Show every line in the records below that contains the string "roll".

□ □ □ □ □ □ □

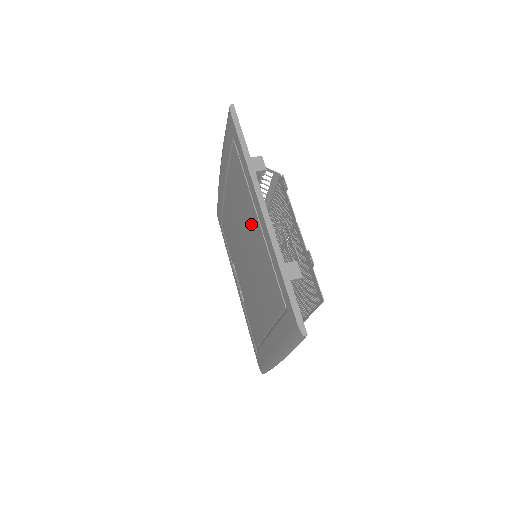
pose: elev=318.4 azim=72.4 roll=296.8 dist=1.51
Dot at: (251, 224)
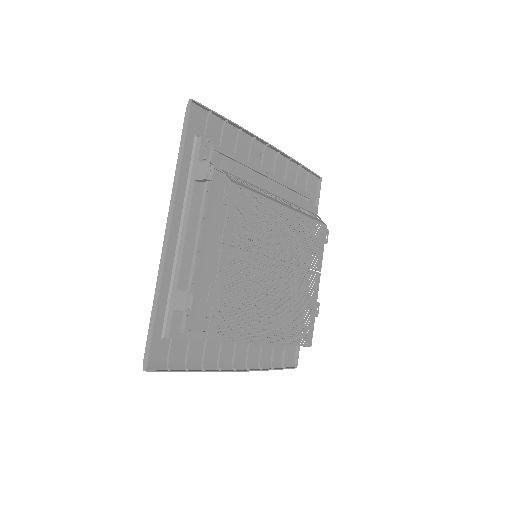
Dot at: (203, 233)
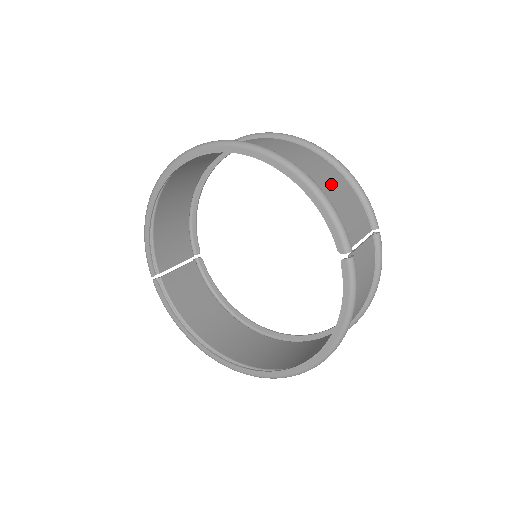
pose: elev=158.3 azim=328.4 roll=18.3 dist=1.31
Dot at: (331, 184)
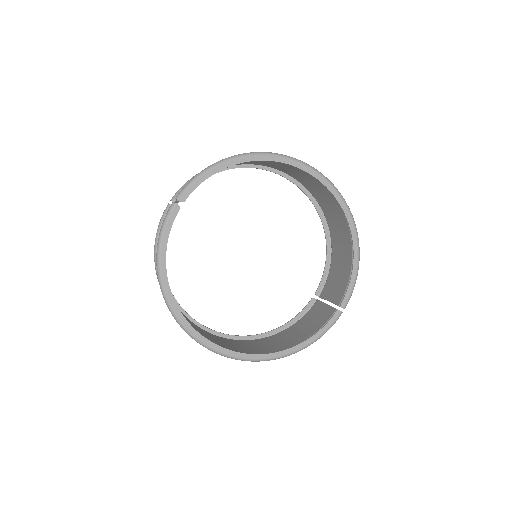
Dot at: (343, 261)
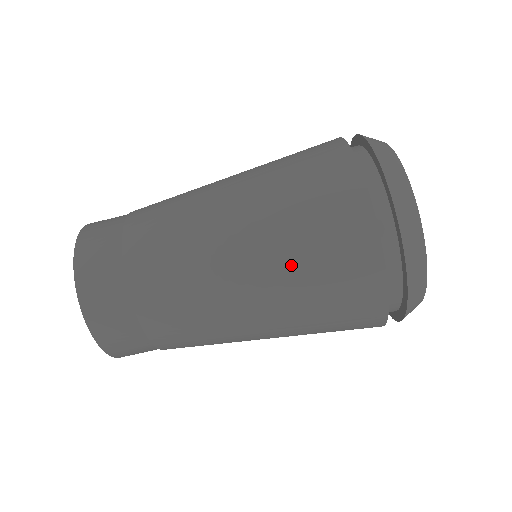
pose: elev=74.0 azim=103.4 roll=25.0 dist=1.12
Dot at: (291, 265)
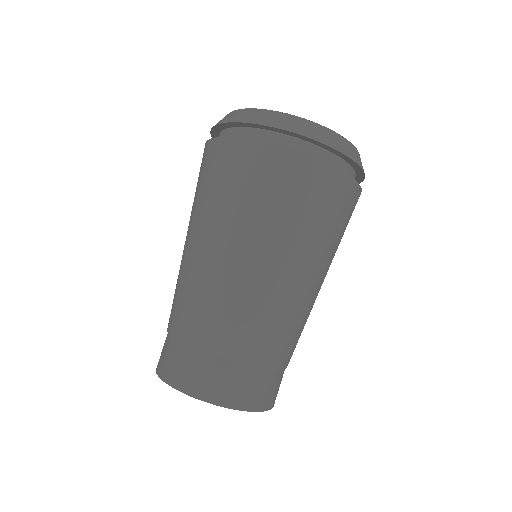
Dot at: (324, 243)
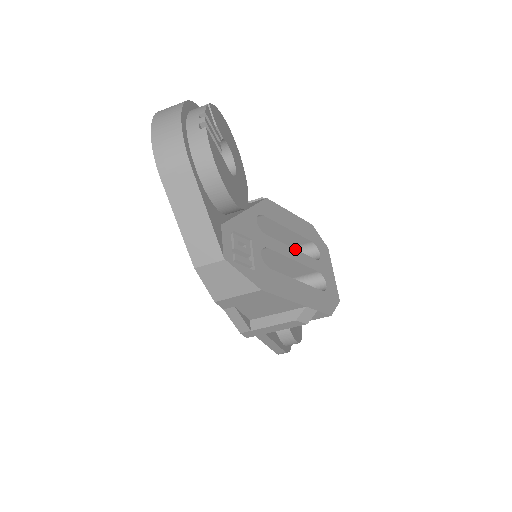
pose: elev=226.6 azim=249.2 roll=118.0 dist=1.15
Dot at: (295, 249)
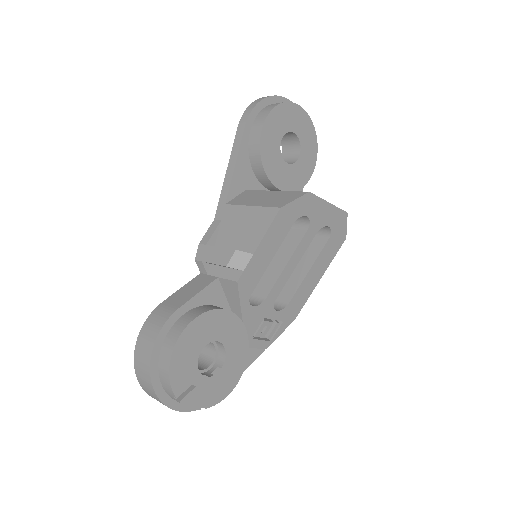
Dot at: (289, 261)
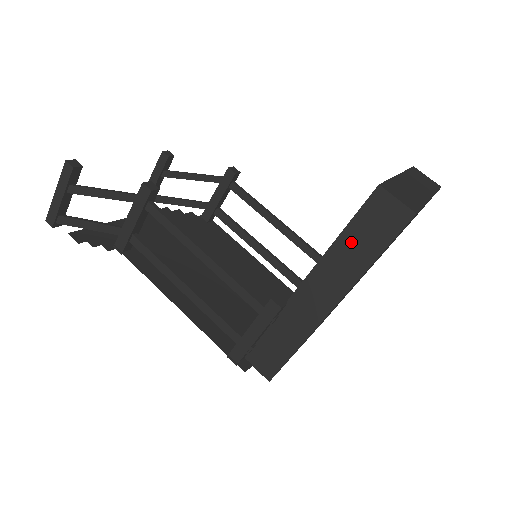
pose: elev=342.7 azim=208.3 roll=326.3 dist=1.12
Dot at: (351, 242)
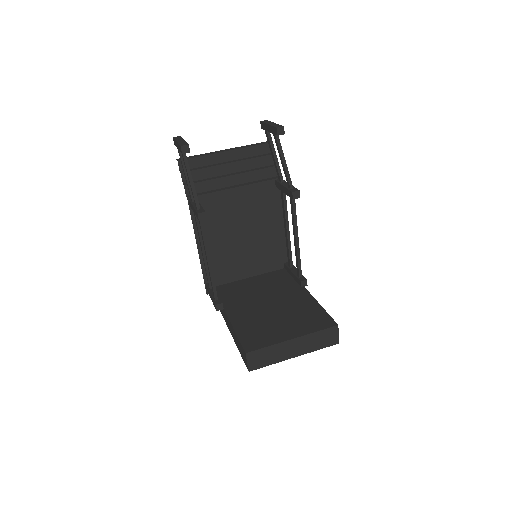
Dot at: (238, 341)
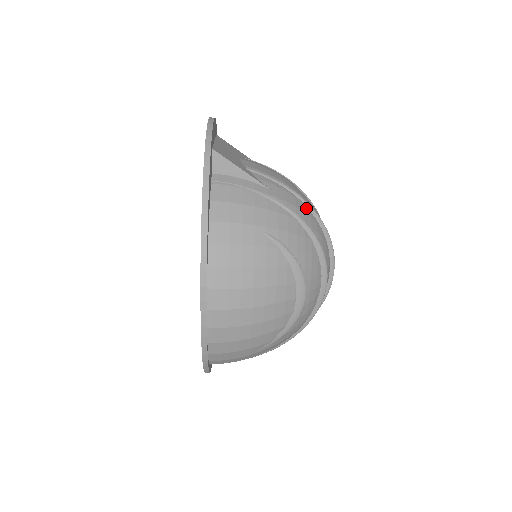
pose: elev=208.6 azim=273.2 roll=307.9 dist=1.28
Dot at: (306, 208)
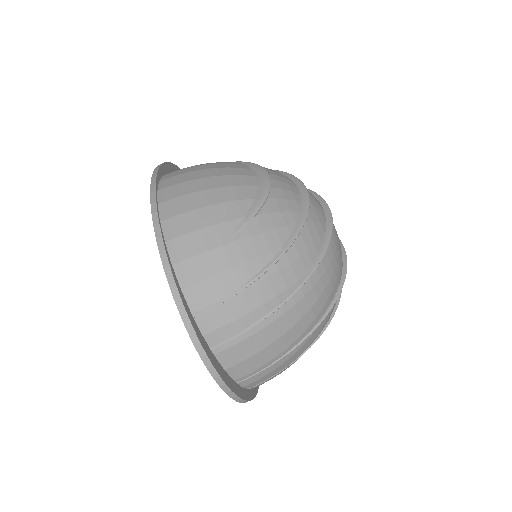
Dot at: occluded
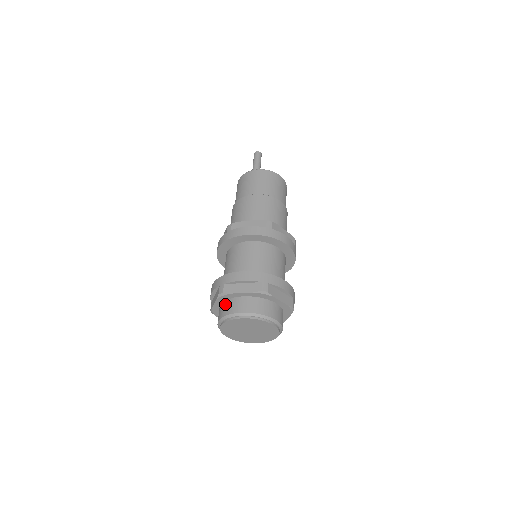
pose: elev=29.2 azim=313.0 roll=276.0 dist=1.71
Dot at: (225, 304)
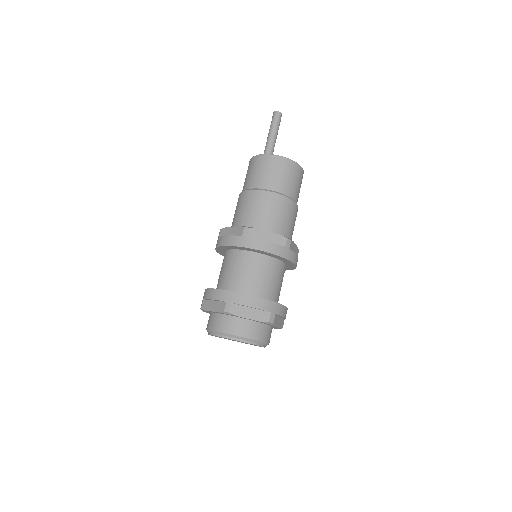
Dot at: (226, 319)
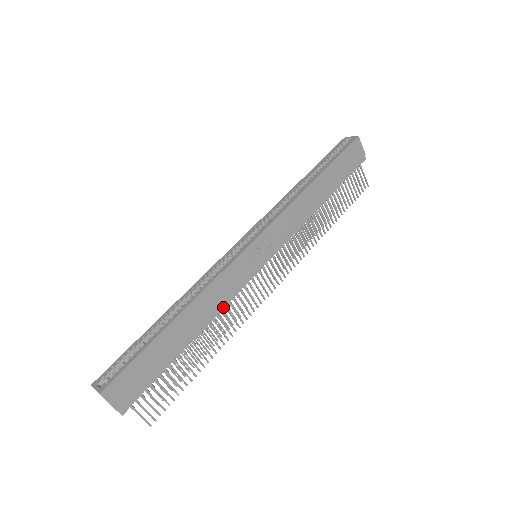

□ □ □ □ □ □ □

- [EXPECTED OUTPUT]:
pose: elev=318.4 azim=72.4 roll=296.8 dist=1.51
pose: elev=158.3 azim=328.4 roll=18.3 dist=1.31
pose: elev=74.0 azim=103.4 roll=25.0 dist=1.12
pose: elev=226.6 azim=249.2 roll=118.0 dist=1.15
pose: elev=342.7 azim=208.3 roll=326.3 dist=1.12
pose: elev=208.6 azim=273.2 roll=307.9 dist=1.28
pose: elev=29.2 azim=313.0 roll=276.0 dist=1.71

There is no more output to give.